Quien sí que necesita más de una consulta, y de cien, es Nicolás Maduro, hace unos meses contó su «drama»: era adicto a «Candy Crush» por culpa de Barack Obama. En un país donde el racionamiento y la miseria se han llevado por delante un mínimo de calidad de vida de sus compatriotas, el sátrapa no dudó en mostrar su «Ipad capitalista» y culpar a Barack Obama y a la CIA: «Esto no puede ser posible, chico. Llevo cuatro semanas sin dormir, dándole que dándole a los caramelitos en el Ipad. Si uno lleva cuatro días en el mismo nivel tiene que terminarlo sí o sí. ¡Ese maldito juego quiere que yo deje de trabajar para destruir Venezuela!».

Mucho más humilde fue el diputado conservador británico Nigel Mills. «The Sun» publicó un reportaje con todo lujo de detalles en el que se le veía jugando en una sesión parlamentaria durante más de dos horas. El miembro del partido Tory pidió disculpas. «Garantizo que no va a pasar», dijo a través de las redes sociales. Lo que es seguro es que la clase política, sin diferencias de casta, va a mantener esta afición en el ámbito privado.

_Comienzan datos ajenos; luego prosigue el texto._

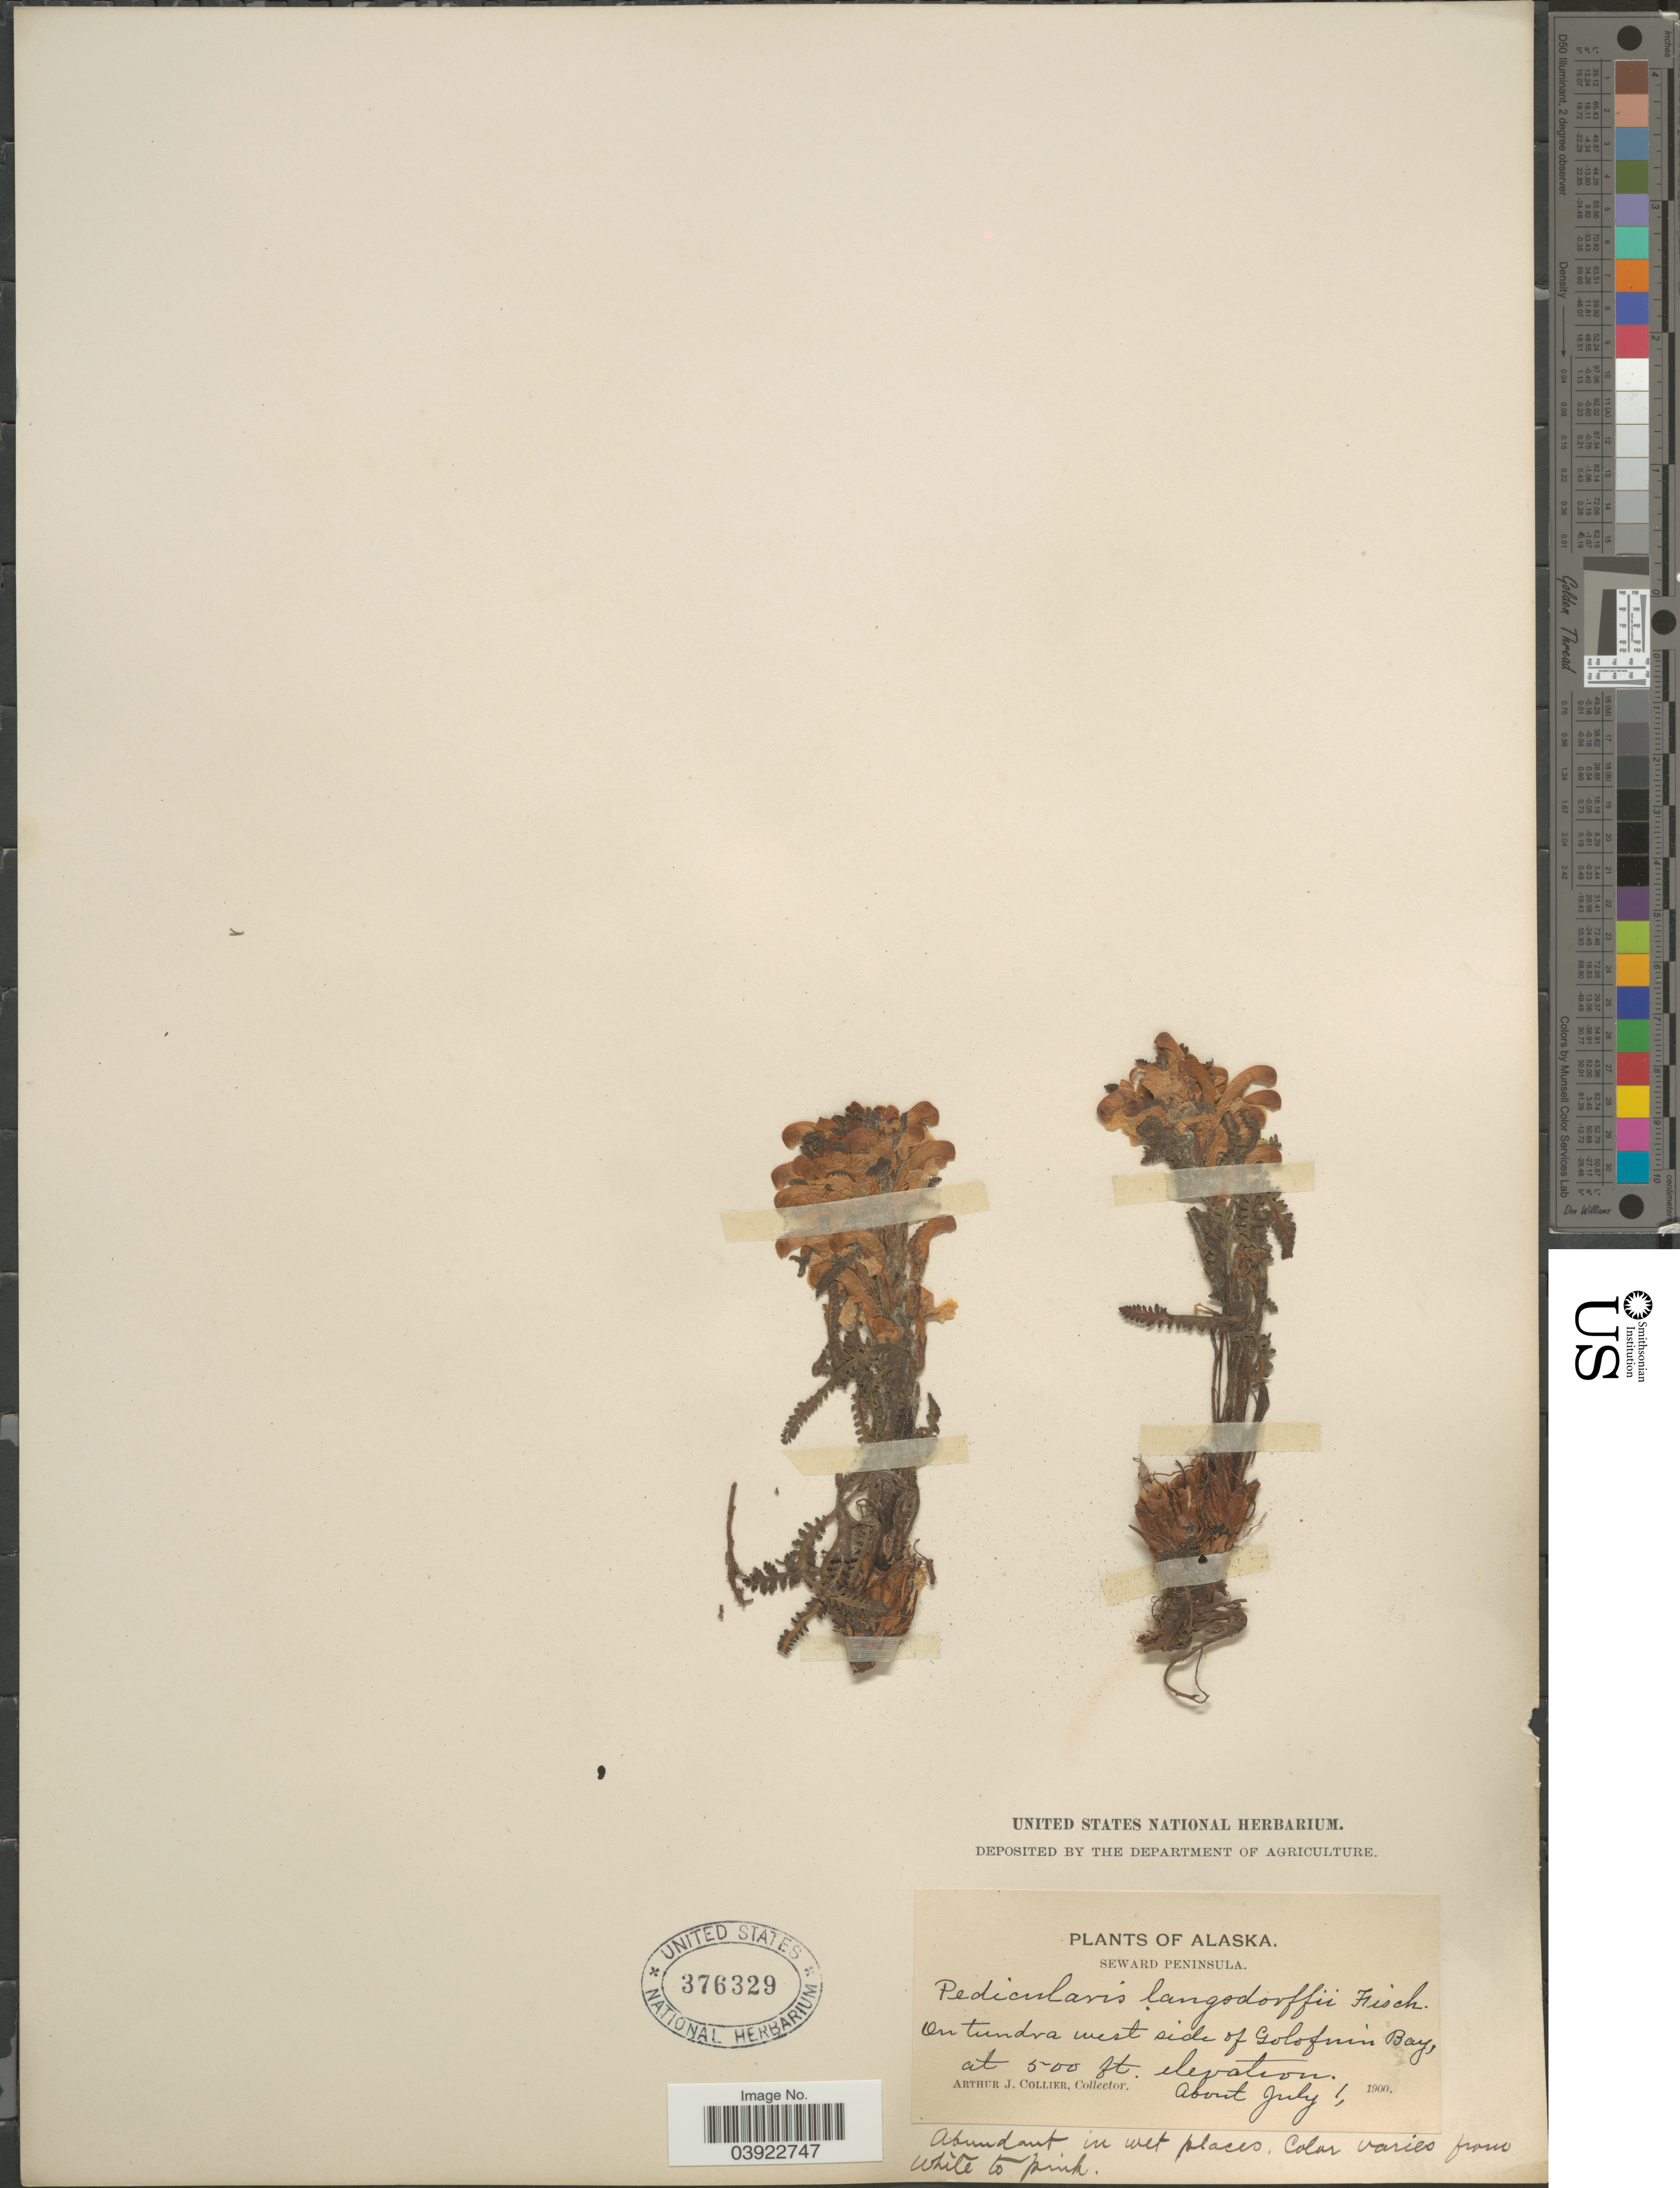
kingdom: Plantae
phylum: Tracheophyta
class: Magnoliopsida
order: Lamiales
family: Orobanchaceae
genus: Pedicularis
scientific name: Pedicularis langsdorffii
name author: Fisch. ex Steven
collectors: A. Collier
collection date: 1900-07-01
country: United States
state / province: Alaska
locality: Seward Peninsula. On tundra west side of Golofinn Bay.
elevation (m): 152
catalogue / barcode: US 376329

Una tentación para la clase política

Tania Sánchez

La ex diputada autonómica de Izquierda Unida es una aficionada habitual a juegos como Tetris o Monopoly desde su cuenta de Facebook, pero no durante su jornada de trabajo.

Odón Elorza

El diputado socialista y ex alcalde de San Sebastián tiene en un tragaperras virtual, el Game Twist Slots, uno de sus juegos preferidos, según su perfil de Facebook.

José Antonio Monago

El presidente extremeño presumió de haber conseguido un récord en el juego Doodle Jump. Poco después reculó y pidió disculpas a través de Twitter, red social que abandonó.

Bartolomé González

Junto con María Isabel Redondo, también diputada del PP madrileño, fue cazado en plena partida de «Apalabrados» durante la votación de la Ley de Acompañamiento. madrileña.

Aluvión de posibilidades

«Apalabrados»

Desarrollado por Etermax, es un juego de letras basado en el famoso Scrabble. En el juego debes anotar tantos puntos como puedas para vencer a tu rival, formando palabras en el tablero de forma vertical u horizontal.

«Farmerama»

Creado por Bigpoint, es un juego de simulación. Los jugadores están al cargo de una granja donde tienen que plantar campos y cuidar animales. A través de distintas tareas y misiones, los «granjeros» aumentan de nivel.

«Frozen free fall»

Producido por Disney, se trata de un juego en forma de rompecabezas. Inspirado en el funcionamiento del «Candy Crush», el movimiento básico del juego consiste en intercambiar posiciones de dos piezas para alinear grupos.